Em face de tantas anomalias na nova composição congressual, surgem dois nomes egressos da Operação Lava Jato, Sergio Moro e Deltan Dalagnol, ex-juiz e ex-promotor, respectivamente. Ato contínuo às vossas eleições, com números que justificaram a independência adotada, o apoio ou mesmo que a declaração de voto ao atual presidente eriçou uma turba que sempre deu anteparo à operação. Moro e Dalagnol optaram pela não neutralidade, que é combatida desde os primórdios, seja por Dante Alighieri ou pelo Messias – o verdadeiro, Jesus Cristo. Há uma razão clara para o apoio da dupla da lei. Eles ouvem desde 2014, início da Operação Lava Jato, ameaças escancaradas de vingança por parte daqueles que foram alcançados, não por acaso, advindas de membros do PT e seus satélites.

Sergio Moro, Deltan Dalagnol e Rosângela Moro, esposa do ex-juiz, são uma lufada de sensatez, dignidade, honra, moral e ética no centro do poder e não há hipótese que se alinharão aos maus feitos, seja qual for o vencedor.

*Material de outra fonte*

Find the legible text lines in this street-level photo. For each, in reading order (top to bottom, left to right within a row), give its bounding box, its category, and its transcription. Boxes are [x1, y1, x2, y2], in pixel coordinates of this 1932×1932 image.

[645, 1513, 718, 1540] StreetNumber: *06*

Noves fora o apoio aqui esmiuçado da nova bancada, entre os atores políticos e aqueles que vivem da política, é quase uma heresia sugerir o voto nulo, em branco, abstenção ou qualquer coisa que o valha. Há até mesmo um comercial de uma conceituada rede de fast food que em seu enredo, a escolha dos opcionais é exercida pelos atendentes, uma analogia que em tese mostra ao eleitor que se a escolha for feita por outrem, o resultado pode ser algo que não se gosta. Mas, já parou para pensar que muitos não gostam dos produtos oferecidos por aquela rede? Então, muitos nem entram para saciar a sua fome, pode se encontrar algo mais palatável na próxima esquina. A analogia é simplória e afeta em cheio ao cidadão comum, mas a quem sabe pensar, votar em branco, nulo ou não comparecer às urnas pode ser uma opção.

Estamos em meio a uma guerra entre esquerda e direita, mas nem mesmo os bravos figurantes sabem pelo que lutam. A esquerda tem a honrosa missão do movimento, mas não se movimenta, enquanto a direita que domina momentaneamente o país não exerce a missão da ordem, impondo uma desordem sem precedentes até nos átrios das igrejas. O momento sugere olhar para frente, nem à direita, tampouco à esquerda!